TASK ITEM A: Can you repeat the records word for word, beginning at the line that contains "at previously had" and stopping after the final line of the records?

PROVIDED TEXT:
It seems like something of a contradiction to me, even after considering the definitions. I apologize if this conversation makes you feel as though you are beating your head against a wall.

Last edited: Oct 16, 2005
9. Oct 16, 2005

### AKG

Yes, exactly. For all x in S, x is in Aα for all α in ø. This is true vacuously.

10. Oct 16, 2005

### inquire4more

Alright then, so as to clarify the situation, and thereby muddle my understanding, according to the definition of union, no x in S are elements of any A? And according to the definition of intersection, all x in S are elements of every A?

No x in S are elements of any A, according to $\cup_{\alpha \in \emptyset} A_\alpha = \emptyset$.
All x in S are elements of every A, according to $\cap_{\alpha \in \emptyset} A_\alpha = S$.

Frustration does not begin to describe my feeling at the moment.

DATA RECORDS:
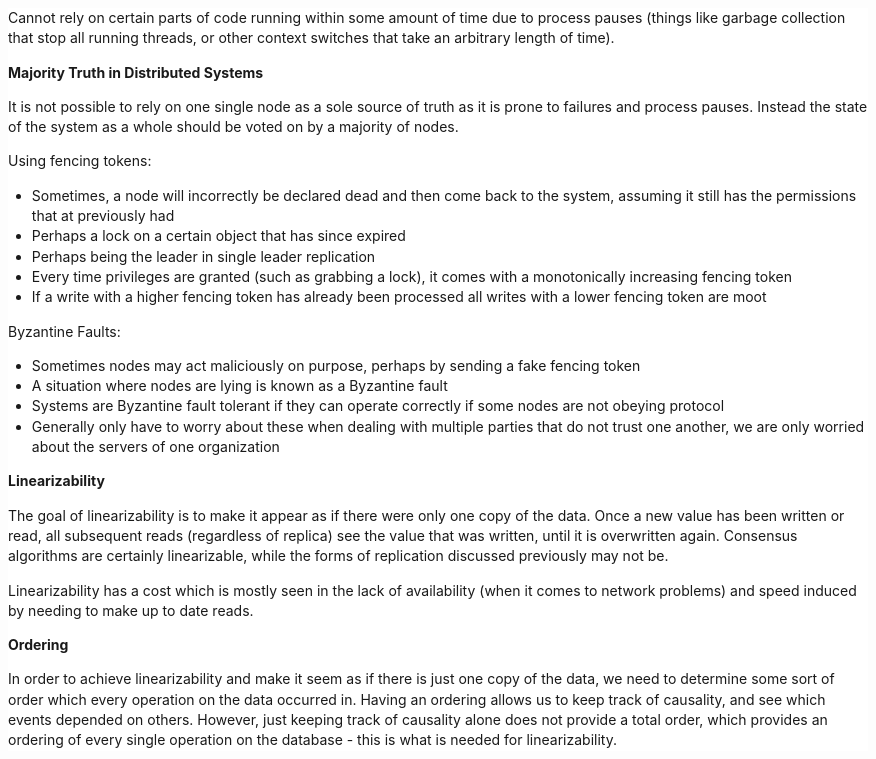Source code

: Cannot rely on certain parts of code running within some amount of time due to process pauses (things like garbage collection that stop all running threads, or other context switches that take an arbitrary length of time).



**Majority Truth in Distributed Systems**



It is not possible to rely on one single node as a sole source of truth as it is prone to failures and process pauses. Instead the state of the system as a whole should be voted on by a majority of nodes.



Using fencing tokens:

*   Sometimes, a node will incorrectly be declared dead and then come back to the system, assuming it still has the permissions that at previously had
*   Perhaps a lock on a certain object that has since expired
*   Perhaps being the leader in single leader replication
*   Every time privileges are granted (such as grabbing a lock), it comes with a monotonically increasing fencing token
*   If a write with a higher fencing token has already been processed all writes with a lower fencing token are moot



Byzantine Faults:

*   Sometimes nodes may act maliciously on purpose, perhaps by sending a fake fencing token
*   A situation where nodes are lying is known as a Byzantine fault
*   Systems are Byzantine fault tolerant if they can operate correctly if some nodes are not obeying protocol
*   Generally only have to worry about these when dealing with multiple parties that do not trust one another, we are only worried about the servers of one organization



**Linearizability**



The goal of linearizability is to make it appear as if there were only one copy of the data. Once a new value has been written or read, all subsequent reads (regardless of replica) see the value that was written, until it is overwritten again. Consensus algorithms are certainly linearizable, while the forms of replication discussed previously may not be.



Linearizability has a cost which is mostly seen in the lack of availability (when it comes to network problems) and speed induced by needing to make up to date reads.



**Ordering**



In order to achieve linearizability and make it seem as if there is just one copy of the data, we need to determine some sort of order which every operation on the data occurred in. Having an ordering allows us to keep track of causality, and see which events depended on others. However, just keeping track of causality alone does not provide a total order, which provides an ordering of every single operation on the database - this is what is needed for linearizability.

TASK ITEM B: Could you continue the forum thread on unions and intersections over an empty index set from the point where it stops?

REPLY A:
*   Sometimes, a node will incorrectly be declared dead and then come back to the system, assuming it still has the permissions that at previously had
*   Perhaps a lock on a certain object that has since expired
*   Perhaps being the leader in single leader replication
*   Every time privileges are granted (such as grabbing a lock), it comes with a monotonically increasing fencing token
*   If a write with a higher fencing token has already been processed all writes with a lower fencing token are moot



Byzantine Faults:

*   Sometimes nodes may act maliciously on purpose, perhaps by sending a fake fencing token
*   A situation where nodes are lying is known as a Byzantine fault
*   Systems are Byzantine fault tolerant if they can operate correctly if some nodes are not obeying protocol
*   Generally only have to worry about these when dealing with multiple parties that do not trust one another, we are only worried about the servers of one organization



**Linearizability**



The goal of linearizability is to make it appear as if there were only one copy of the data. Once a new value has been written or read, all subsequent reads (regardless of replica) see the value that was written, until it is overwritten again. Consensus algorithms are certainly linearizable, while the forms of replication discussed previously may not be.



Linearizability has a cost which is mostly seen in the lack of availability (when it comes to network problems) and speed induced by needing to make up to date reads.



**Ordering**



In order to achieve linearizability and make it seem as if there is just one copy of the data, we need to determine some sort of order which every operation on the data occurred in. Having an ordering allows us to keep track of causality, and see which events depended on others. However, just keeping track of causality alone does not provide a total order, which provides an ordering of every single operation on the database - this is what is needed for linearizability.

REPLY B:
11. Oct 16, 2005

### AKG

No, it's not contradictory. It seems contradictory because it seems to say, x is in every A but it is not in any A. Both these statements are true, they don't contradict each other. But they are true in a strange way. x is in every A, since there are no A to speak of. x is not in any A, because there are no A to speak of. For all A, x is not in A, and for all A, x is in A. So for all A, x is in A and is not in A. This would be contradictory ONLY IF there were some A. What we're really saying is not just "for all A" but "for all A in {Aa}a in {}" which is to say, "for all A in {}". Clearly, there are no A in {}, so the following is true:

$$(\forall A \in \emptyset )(x \in A \wedge x \notin A)$$

It may be easier to believe if you interpret the above as:

$$(A \in \emptyset )\ \Rightarrow \ (x \in A \wedge x \notin A)$$

You know that if the antecedent is false, then the whole conditional is true (even if the consequent is false), and the antecedent of this sentence is ALWAYS false (nothing is ever in {}).

In general, a sentence of the form:

$$(\forall v_1 \in \emptyset )(P)$$

is always true regardless of what P is. Sentences of the form:

$$(\exists v_1 \in \emptyset )(P)$$

are always false regardless of what P is.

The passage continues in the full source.